= What you will do =
Everything from the line with "(633, 604) = (317, 331): grey" to the last line of the listing must be retyped exactly, both ends included, with the pictures dropped.

= Provided entries =

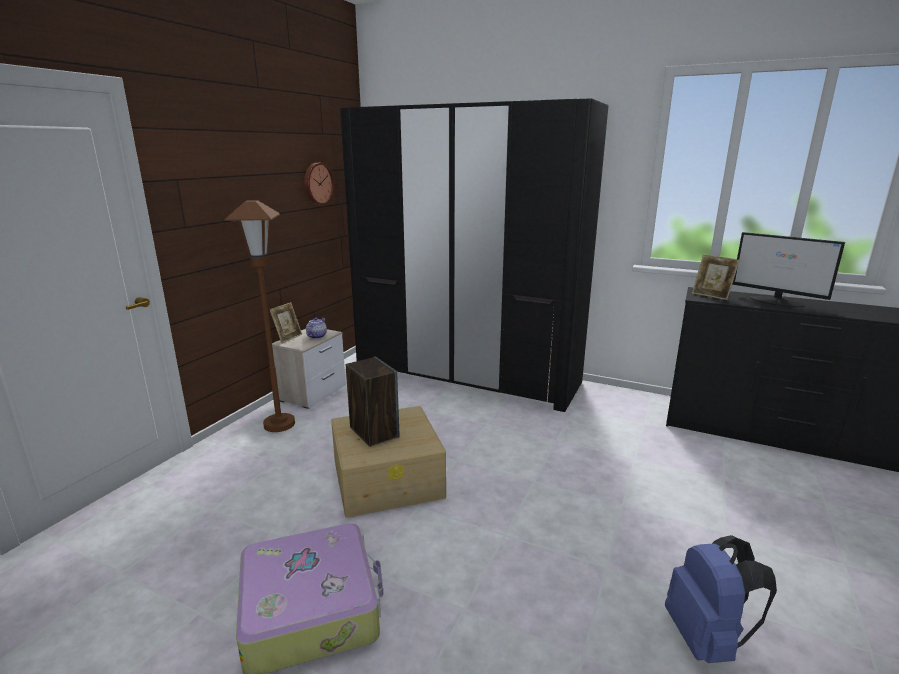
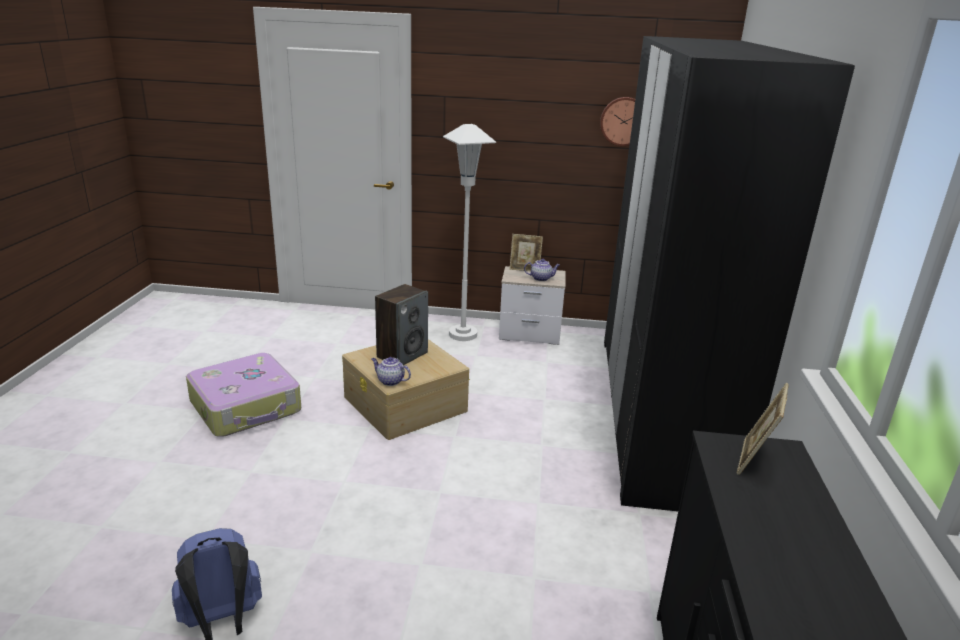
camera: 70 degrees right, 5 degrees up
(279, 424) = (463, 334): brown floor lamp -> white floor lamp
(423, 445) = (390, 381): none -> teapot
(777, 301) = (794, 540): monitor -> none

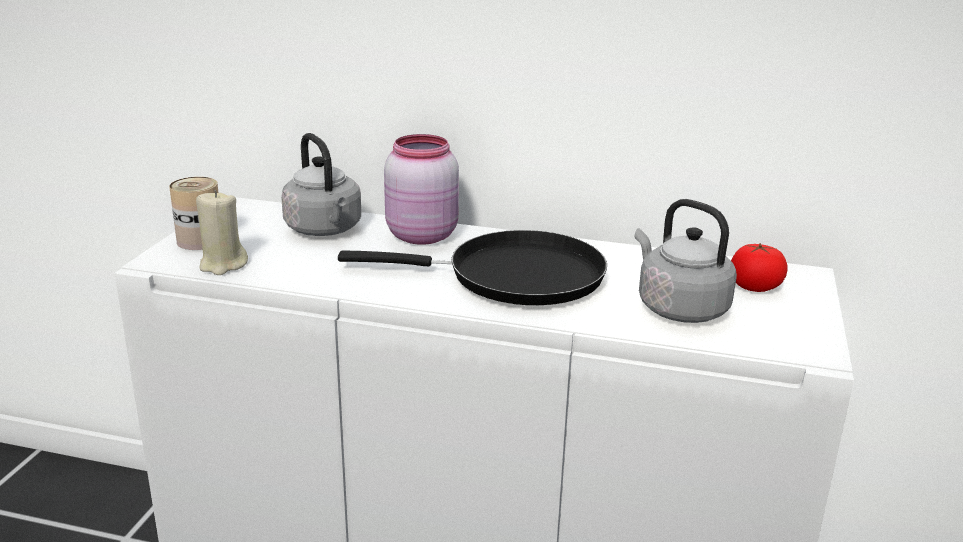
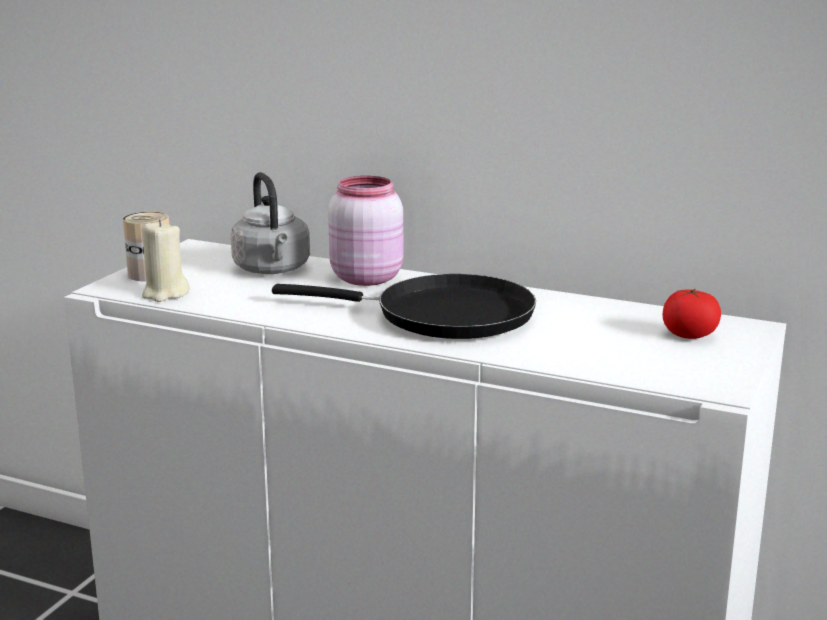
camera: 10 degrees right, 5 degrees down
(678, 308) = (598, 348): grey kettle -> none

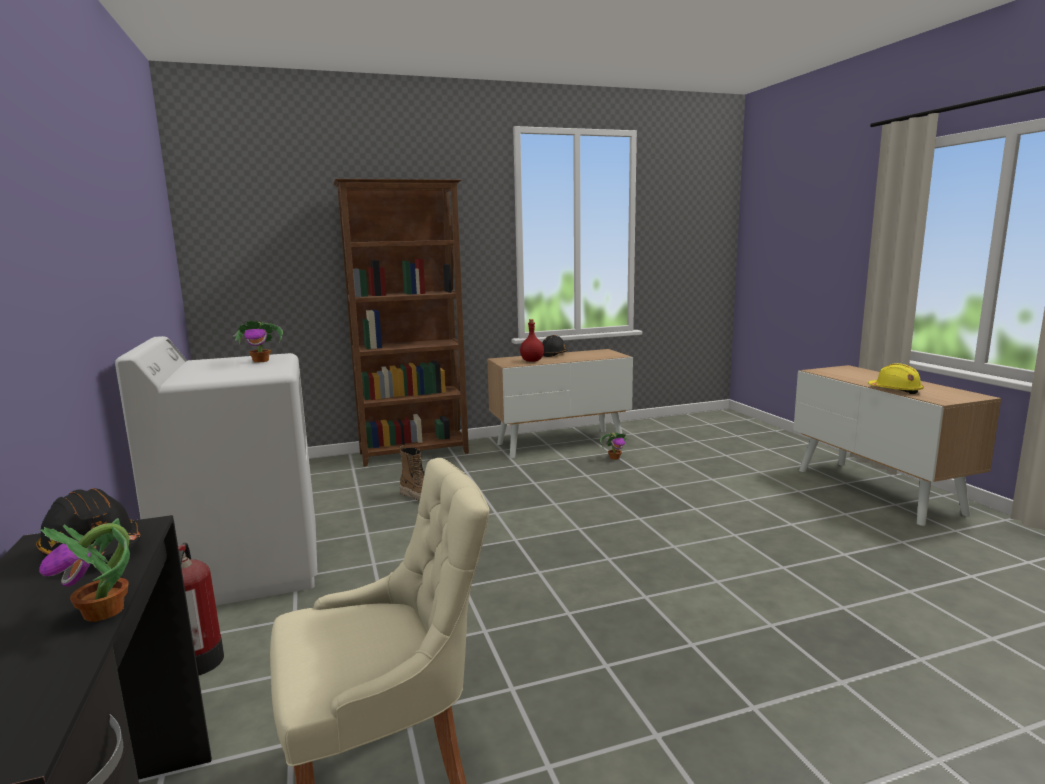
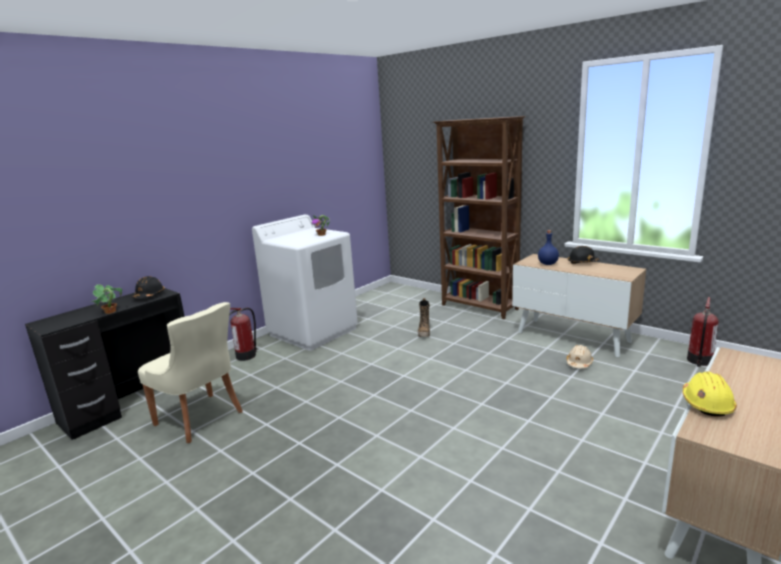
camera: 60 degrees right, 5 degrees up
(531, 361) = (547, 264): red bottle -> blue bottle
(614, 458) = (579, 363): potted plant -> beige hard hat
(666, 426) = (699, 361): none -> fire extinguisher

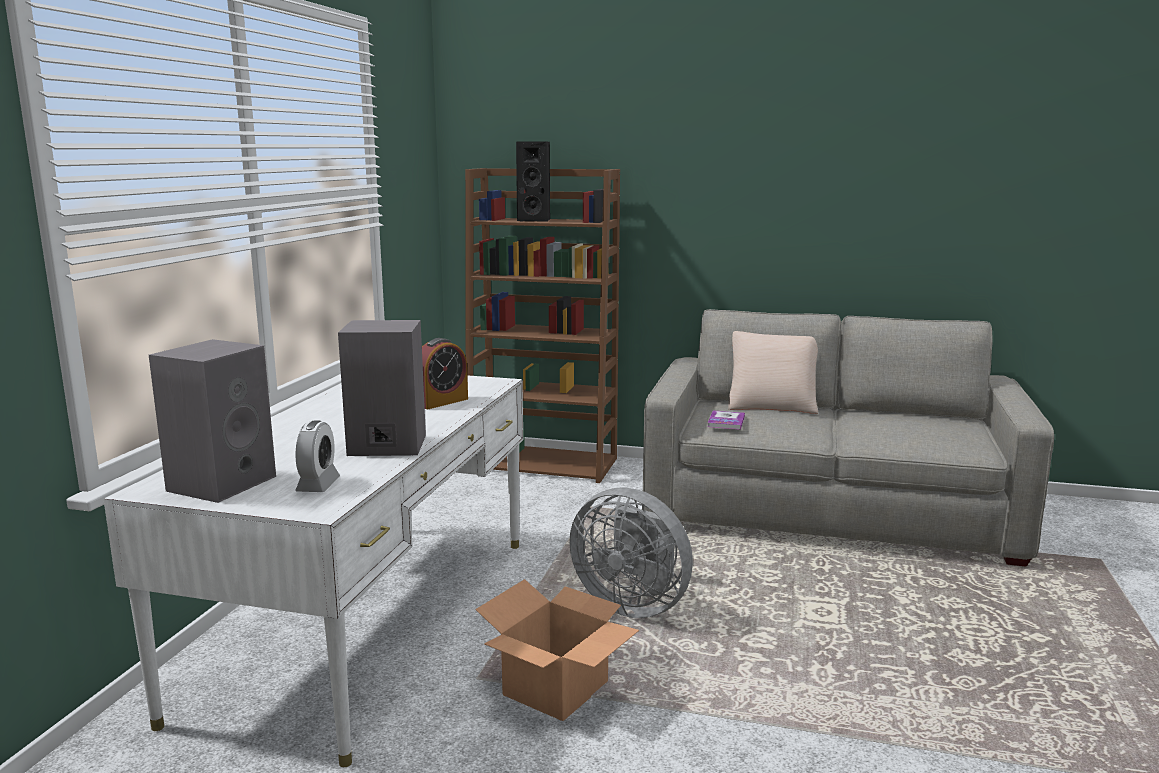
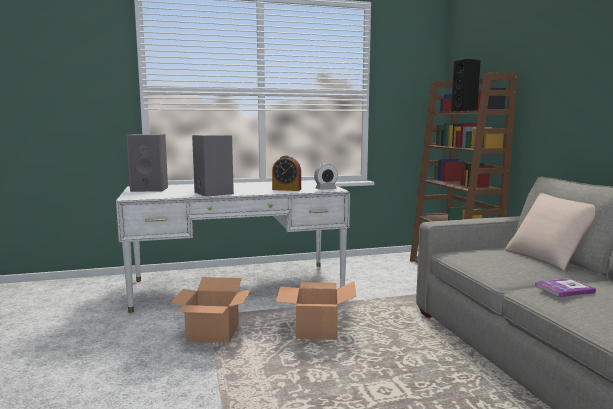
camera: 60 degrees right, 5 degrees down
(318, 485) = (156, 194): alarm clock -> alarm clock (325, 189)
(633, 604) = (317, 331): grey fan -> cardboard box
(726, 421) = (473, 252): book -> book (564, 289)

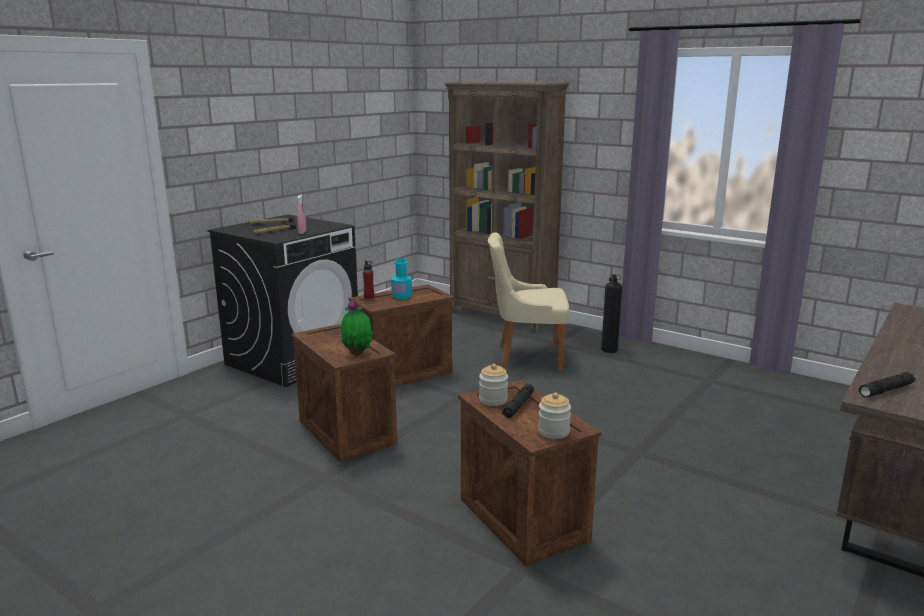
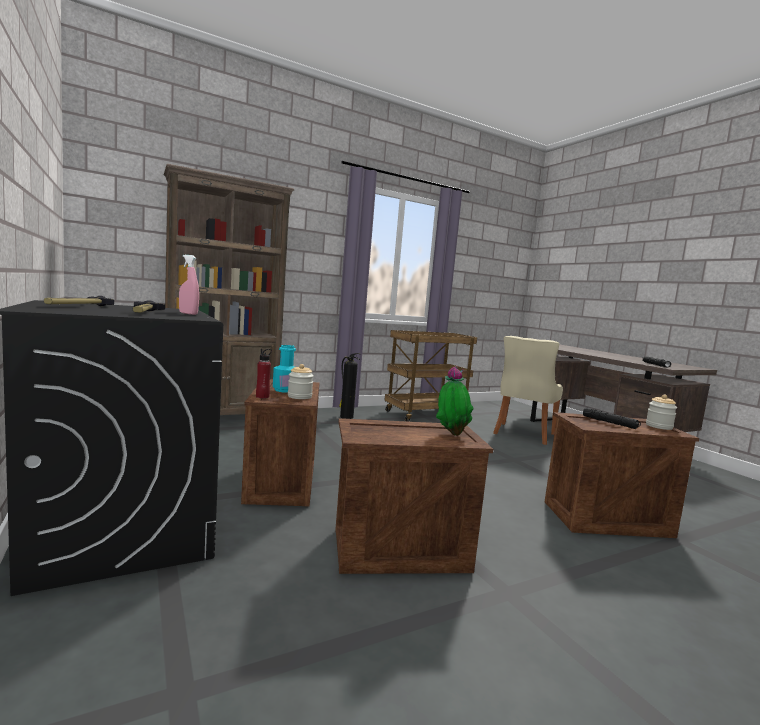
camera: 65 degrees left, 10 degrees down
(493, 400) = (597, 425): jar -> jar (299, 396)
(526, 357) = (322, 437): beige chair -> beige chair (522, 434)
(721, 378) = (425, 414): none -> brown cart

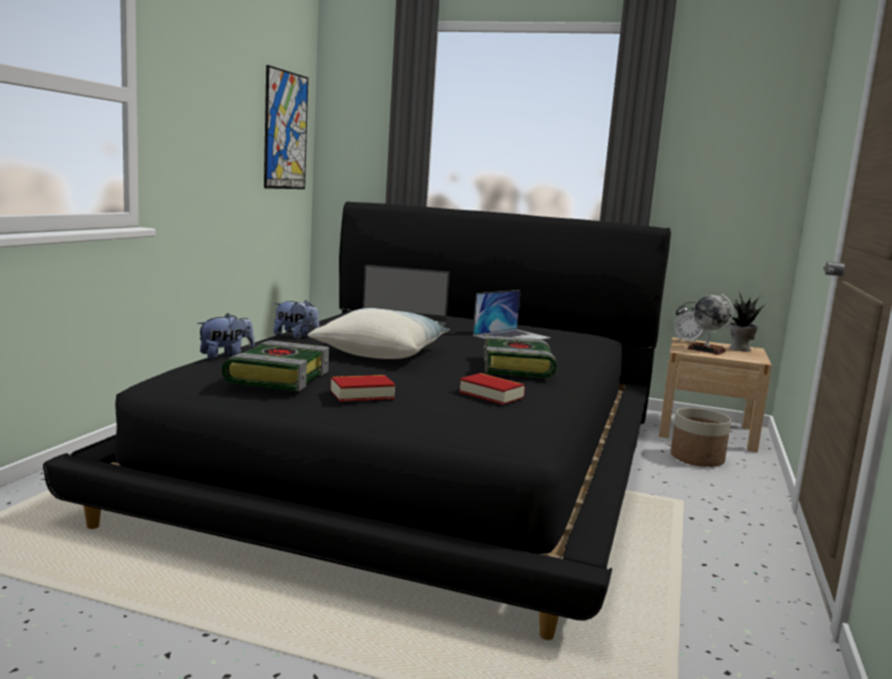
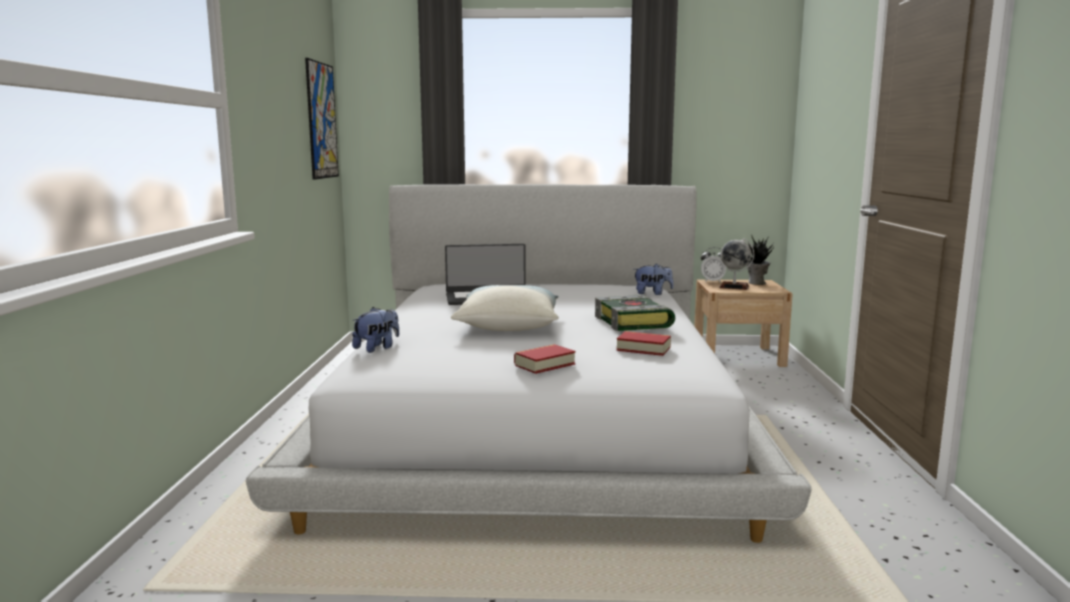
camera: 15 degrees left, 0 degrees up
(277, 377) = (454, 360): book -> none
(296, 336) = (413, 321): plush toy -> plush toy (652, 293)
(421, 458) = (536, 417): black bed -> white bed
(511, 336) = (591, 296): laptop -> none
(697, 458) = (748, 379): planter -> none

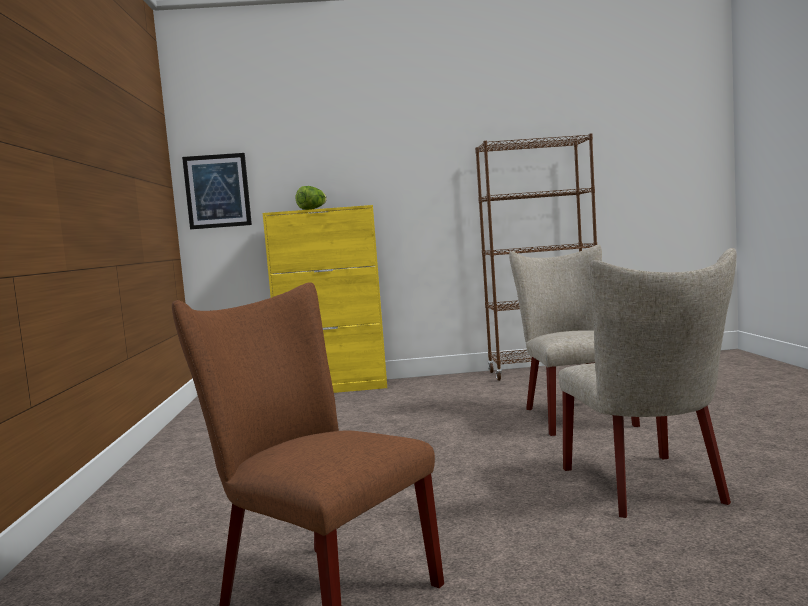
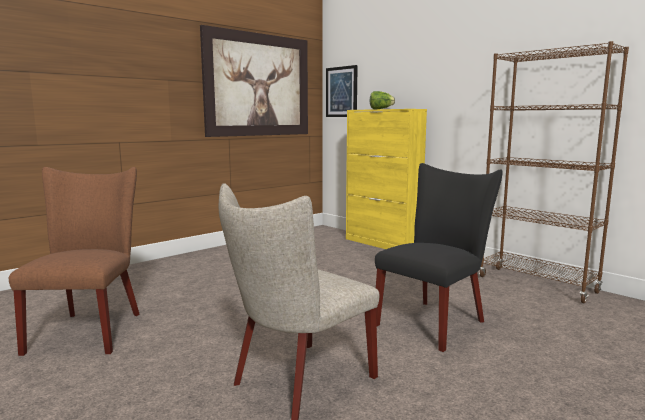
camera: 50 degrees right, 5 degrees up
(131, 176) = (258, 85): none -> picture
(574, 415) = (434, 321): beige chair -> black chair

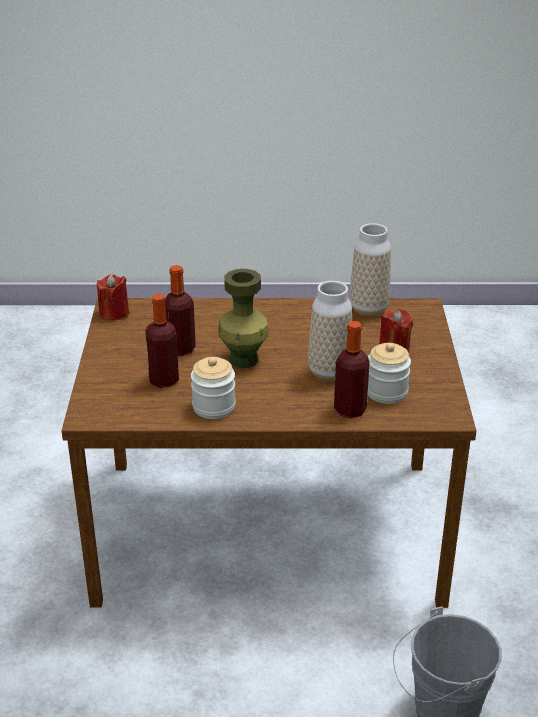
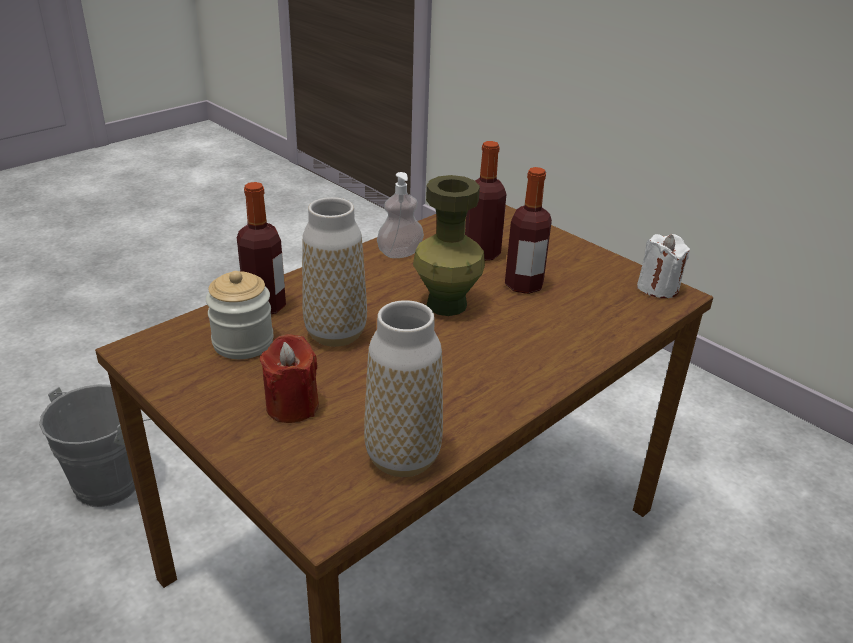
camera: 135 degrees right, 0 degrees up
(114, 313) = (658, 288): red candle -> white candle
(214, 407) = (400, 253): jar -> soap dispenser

= Output of the task =
(633, 604) = (317, 331): grey fan -> cardboard box
(726, 421) = (473, 252): book -> book (564, 289)

camera: 65 degrees left, 10 degrees down
(493, 400) = (597, 425): jar -> jar (299, 396)
(526, 357) = (322, 437): beige chair -> beige chair (522, 434)
(721, 378) = (425, 414): none -> brown cart

camera: 15 degrees left, 0 degrees up
(277, 377) = (454, 360): book -> none
(296, 336) = (413, 321): plush toy -> plush toy (652, 293)
(421, 458) = (536, 417): black bed -> white bed
(511, 336) = (591, 296): laptop -> none
(697, 458) = (748, 379): planter -> none

camera: 50 degrees right, 5 degrees up
(131, 176) = (258, 85): none -> picture
(574, 415) = (434, 321): beige chair -> black chair

camera: 135 degrees right, 0 degrees up
(114, 313) = (658, 288): red candle -> white candle
(214, 407) = (400, 253): jar -> soap dispenser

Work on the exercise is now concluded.